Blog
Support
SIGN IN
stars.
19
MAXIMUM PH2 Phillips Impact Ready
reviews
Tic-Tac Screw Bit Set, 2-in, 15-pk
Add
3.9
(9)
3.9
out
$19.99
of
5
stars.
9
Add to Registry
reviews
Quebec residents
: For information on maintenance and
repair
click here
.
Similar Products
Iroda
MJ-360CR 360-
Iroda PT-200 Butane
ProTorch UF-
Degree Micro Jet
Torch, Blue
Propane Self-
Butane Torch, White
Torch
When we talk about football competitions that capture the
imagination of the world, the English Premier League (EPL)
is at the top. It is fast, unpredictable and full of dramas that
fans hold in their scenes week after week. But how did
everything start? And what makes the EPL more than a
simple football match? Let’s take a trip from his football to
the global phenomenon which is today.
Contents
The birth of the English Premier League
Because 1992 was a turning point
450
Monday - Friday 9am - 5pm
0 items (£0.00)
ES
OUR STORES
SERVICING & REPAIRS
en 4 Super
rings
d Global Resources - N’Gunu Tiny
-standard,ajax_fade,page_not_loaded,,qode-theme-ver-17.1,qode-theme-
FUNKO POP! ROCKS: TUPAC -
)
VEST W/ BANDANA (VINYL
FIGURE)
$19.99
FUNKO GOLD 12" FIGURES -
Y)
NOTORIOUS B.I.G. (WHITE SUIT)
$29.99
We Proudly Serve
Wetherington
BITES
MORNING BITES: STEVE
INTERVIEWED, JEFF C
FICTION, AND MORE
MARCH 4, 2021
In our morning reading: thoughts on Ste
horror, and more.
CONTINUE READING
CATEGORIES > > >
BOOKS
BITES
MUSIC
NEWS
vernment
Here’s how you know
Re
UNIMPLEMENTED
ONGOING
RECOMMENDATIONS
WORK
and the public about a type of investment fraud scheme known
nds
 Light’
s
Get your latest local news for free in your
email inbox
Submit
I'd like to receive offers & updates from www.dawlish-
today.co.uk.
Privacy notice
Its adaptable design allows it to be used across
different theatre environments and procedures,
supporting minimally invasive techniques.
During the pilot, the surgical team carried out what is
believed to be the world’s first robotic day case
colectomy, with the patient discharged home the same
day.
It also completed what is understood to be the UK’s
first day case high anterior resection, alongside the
===
## WHAT IS NEEDED:
Please transcribe the records line for line, beginning at their first line and continuing through the line that contains "fans hold in", with that line included.

## EXERCISE RESPONSE:
Blog
Support
SIGN IN
stars.
19
MAXIMUM PH2 Phillips Impact Ready
reviews
Tic-Tac Screw Bit Set, 2-in, 15-pk
Add
3.9
(9)
3.9
out
$19.99
of
5
stars.
9
Add to Registry
reviews
Quebec residents
: For information on maintenance and
repair
click here
.
Similar Products
Iroda
MJ-360CR 360-
Iroda PT-200 Butane
ProTorch UF-
Degree Micro Jet
Torch, Blue
Propane Self-
Butane Torch, White
Torch
When we talk about football competitions that capture the
imagination of the world, the English Premier League (EPL)
is at the top. It is fast, unpredictable and full of dramas that
fans hold in their scenes week after week. But how did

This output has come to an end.